Back in early 2022, it was announced that Anna Kendrick (Pitch Perfect) was set to star in a true crime serial killer thriller called The Dating Game – and at that time, Watcher director Chloe Okuno was attached to direct the film. By the end of 2022, Okuno had vacated the director’s seat and Kendrick had decided to make her directing debut on the film. The finished product, titled Woman of the Hour, was screened at the Toronto International Film Festival last year, where JoBlo’s own Chris Bumbray had the chance to watch it. You can read his 8/10 review at THIS LINK. Following the TIFF screening, the Netflix streaming service purchased the distribution rights for an estimated $11 million… and now, they’re ready to send the movie out into the world. Woman of the Hour will be streaming on Netflix as of October 18th – and during an interview with Entertainment Weekly, Kendrick explained how she ended up at the helm of the film.
Kendrick revealed that she had actually been attached to the project for two years before we ever heard about it. “As often happens with movies, it was just taking forever, and the pieces weren’t coming together.
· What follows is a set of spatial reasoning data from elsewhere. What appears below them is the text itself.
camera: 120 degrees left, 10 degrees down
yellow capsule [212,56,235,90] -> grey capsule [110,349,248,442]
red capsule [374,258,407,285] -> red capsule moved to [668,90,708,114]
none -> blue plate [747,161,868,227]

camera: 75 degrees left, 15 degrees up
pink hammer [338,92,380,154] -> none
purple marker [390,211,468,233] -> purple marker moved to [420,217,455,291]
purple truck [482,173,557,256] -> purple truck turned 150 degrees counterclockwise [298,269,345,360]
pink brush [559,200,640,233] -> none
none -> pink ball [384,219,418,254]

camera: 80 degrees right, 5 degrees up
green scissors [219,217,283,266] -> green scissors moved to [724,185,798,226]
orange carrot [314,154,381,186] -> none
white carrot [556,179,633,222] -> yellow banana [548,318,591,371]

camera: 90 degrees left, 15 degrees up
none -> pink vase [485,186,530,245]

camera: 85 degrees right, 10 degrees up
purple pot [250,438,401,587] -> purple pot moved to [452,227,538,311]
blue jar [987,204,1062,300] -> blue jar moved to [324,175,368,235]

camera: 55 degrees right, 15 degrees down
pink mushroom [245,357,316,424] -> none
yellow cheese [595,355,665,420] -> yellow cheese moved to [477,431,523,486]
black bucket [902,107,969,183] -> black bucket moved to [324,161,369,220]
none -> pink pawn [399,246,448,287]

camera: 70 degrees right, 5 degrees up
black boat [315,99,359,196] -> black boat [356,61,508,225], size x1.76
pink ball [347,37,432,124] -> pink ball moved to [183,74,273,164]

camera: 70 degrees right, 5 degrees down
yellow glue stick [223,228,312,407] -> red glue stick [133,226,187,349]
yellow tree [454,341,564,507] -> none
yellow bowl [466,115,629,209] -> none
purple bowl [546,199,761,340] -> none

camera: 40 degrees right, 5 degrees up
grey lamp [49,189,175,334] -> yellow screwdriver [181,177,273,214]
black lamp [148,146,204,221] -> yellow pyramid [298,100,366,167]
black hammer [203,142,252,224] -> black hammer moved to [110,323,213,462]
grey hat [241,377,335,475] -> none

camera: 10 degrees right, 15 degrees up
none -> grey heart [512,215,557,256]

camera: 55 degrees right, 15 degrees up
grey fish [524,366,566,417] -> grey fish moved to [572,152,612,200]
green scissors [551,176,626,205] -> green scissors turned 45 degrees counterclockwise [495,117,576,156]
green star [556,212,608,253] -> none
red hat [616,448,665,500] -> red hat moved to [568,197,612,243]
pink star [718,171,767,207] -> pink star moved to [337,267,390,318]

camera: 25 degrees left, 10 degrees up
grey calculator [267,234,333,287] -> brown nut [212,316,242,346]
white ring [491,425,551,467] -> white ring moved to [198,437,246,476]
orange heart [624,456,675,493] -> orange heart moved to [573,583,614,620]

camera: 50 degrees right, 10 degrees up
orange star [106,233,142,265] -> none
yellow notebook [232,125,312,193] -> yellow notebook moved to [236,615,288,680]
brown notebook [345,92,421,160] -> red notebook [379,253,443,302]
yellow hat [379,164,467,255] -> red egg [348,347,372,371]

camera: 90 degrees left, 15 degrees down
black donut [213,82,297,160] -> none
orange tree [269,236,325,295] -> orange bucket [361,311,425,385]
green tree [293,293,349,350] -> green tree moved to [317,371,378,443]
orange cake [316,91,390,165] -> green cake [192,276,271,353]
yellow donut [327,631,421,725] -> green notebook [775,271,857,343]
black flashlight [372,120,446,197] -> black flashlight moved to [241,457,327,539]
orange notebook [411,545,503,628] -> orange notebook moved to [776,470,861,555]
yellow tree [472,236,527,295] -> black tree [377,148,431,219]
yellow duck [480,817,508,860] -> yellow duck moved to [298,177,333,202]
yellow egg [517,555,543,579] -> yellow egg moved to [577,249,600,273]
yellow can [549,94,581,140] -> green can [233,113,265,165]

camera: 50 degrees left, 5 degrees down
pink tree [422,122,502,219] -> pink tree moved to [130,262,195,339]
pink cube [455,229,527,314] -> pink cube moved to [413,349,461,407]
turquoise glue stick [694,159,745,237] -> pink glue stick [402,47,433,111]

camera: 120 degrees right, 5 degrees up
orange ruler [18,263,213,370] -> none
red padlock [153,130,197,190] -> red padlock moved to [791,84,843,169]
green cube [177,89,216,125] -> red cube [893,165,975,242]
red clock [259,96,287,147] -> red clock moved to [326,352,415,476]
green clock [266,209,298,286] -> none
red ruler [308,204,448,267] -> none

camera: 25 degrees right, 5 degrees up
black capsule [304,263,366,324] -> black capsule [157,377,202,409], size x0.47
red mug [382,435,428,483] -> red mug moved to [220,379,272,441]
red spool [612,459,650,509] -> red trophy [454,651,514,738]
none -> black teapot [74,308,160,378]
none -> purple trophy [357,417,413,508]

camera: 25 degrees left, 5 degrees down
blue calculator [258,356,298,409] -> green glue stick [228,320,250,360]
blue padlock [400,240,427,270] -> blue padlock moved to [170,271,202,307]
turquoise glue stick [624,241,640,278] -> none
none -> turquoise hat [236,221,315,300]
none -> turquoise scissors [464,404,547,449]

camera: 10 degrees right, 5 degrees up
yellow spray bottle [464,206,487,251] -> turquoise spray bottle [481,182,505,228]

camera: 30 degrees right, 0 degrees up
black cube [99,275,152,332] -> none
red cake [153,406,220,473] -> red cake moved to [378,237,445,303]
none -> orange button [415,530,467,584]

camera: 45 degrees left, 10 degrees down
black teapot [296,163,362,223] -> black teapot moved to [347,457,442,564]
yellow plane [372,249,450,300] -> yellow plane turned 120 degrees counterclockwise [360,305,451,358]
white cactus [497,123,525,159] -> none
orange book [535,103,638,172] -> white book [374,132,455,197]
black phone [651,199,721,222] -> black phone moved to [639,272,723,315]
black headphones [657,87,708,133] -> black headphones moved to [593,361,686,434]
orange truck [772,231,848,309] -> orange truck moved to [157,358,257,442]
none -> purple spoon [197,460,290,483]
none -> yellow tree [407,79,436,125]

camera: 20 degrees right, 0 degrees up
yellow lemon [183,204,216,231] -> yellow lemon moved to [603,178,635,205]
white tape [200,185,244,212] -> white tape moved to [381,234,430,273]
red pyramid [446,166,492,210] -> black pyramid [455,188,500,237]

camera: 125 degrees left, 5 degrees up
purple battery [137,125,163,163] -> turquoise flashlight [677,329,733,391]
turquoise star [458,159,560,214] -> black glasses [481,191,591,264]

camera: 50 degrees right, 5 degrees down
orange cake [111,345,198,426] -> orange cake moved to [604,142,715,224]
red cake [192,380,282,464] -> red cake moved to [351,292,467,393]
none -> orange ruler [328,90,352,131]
And then, way too quickly, out of nowhere, you have a start date. And in our case, we had a start date and no director. We spent maybe 48 hours trying to find somebody to jump on board quickly. And we were certainly not looking at first-time directors. The idea would be to find someone experienced enough to get $2 and a roll of duct tape and make a movie. I just found myself having this absolutely terrifying thought — it was physically bubbling up, and I kept trying to shove it back down — which was like, ‘Well, what if I pitched myself to direct the movie?’ … I can’t think of any movie of mine that, if the beginning was around the corner and we didn’t have a director, I would’ve raised my hand. I think there was something about the movie overall that I found compelling. I was aware that while I liked the character, I was way more interested in the movie as a whole. And of course, the whole two years, I’m sitting there going, ‘Well, if it were my movie, this is how I’d do it. But it’s not, so it’s not my call.’ I just got so excited about the idea of taking this script that I loved so much and shaping it in the way that I saw it.” She said she put together a “very haphazard” pitch and presented herself as a potential director. “And then suddenly, I was interviewing casting directors and production designers and feeling as terrified as I’ve ever been about, frankly, anything. I spoke to Brittany Snow on the phone, and she, in a very role-reversal way of our relationship, gave me the most casual pep talk, which was literally in a very flat voice: ‘You’ll get on set, and you’ll know what to do.’ And it was just like, ‘Yeah, okay.’ That’s usually how I find myself talking to her, and I think I was expecting this flowery, long pep talk, and she so cut to the chase that I was like, ‘Okay, damn girl. I’ll just figure it out, I guess.’“
Scripted by Ian MacAllister McDonald, Woman of the Hour is based on the stranger-than-fiction true story of Cheryl Bradshaw, who was a bachelorette on the hit 70s TV matchmaking show The Dating Game and chose handsome and funny bachelor number one, Rodney Alcala. But behind Alcala’s charming façade was a deadly secret: he was a psychopathic serial killer. Here’s the official logline: The stranger-than-fiction story of an aspiring actress in 1970s Los Angeles and a serial killer in the midst of a yearslong murder spree, whose lives intersect when they’re cast on an episode of The Dating Game. McDonald’s script was featured on the 2017 Black List, an annual survey of the most-liked unproduced scripts, under the title Rodney & Sheryl.
Kendrick is joined in the cast by Daniel Zovatto, Tony Hale, Nicolette Robinson, Pete Holmes, Autumn Best, Kathryn Gallagher, and Kelley Jakle.
Roy Lee, Miri Yoon, J.D. Lifshitz, and Raphael Margule produced Woman of the Hour, with Kendrick serving as an executive producer alongside Stuart Ford, Zach Garrett, Miguel A. Palos Jr., Ian Mcdonald, Joe Penna, Matthew Helderman, Luke Taylor, Paul Barbeau, Sean Patrick O’Reilly, Andrew Deane, and Stephen Crawford. Lorelle Lynch, Chris Abernathy, and Tracy Rosenblum co-produced.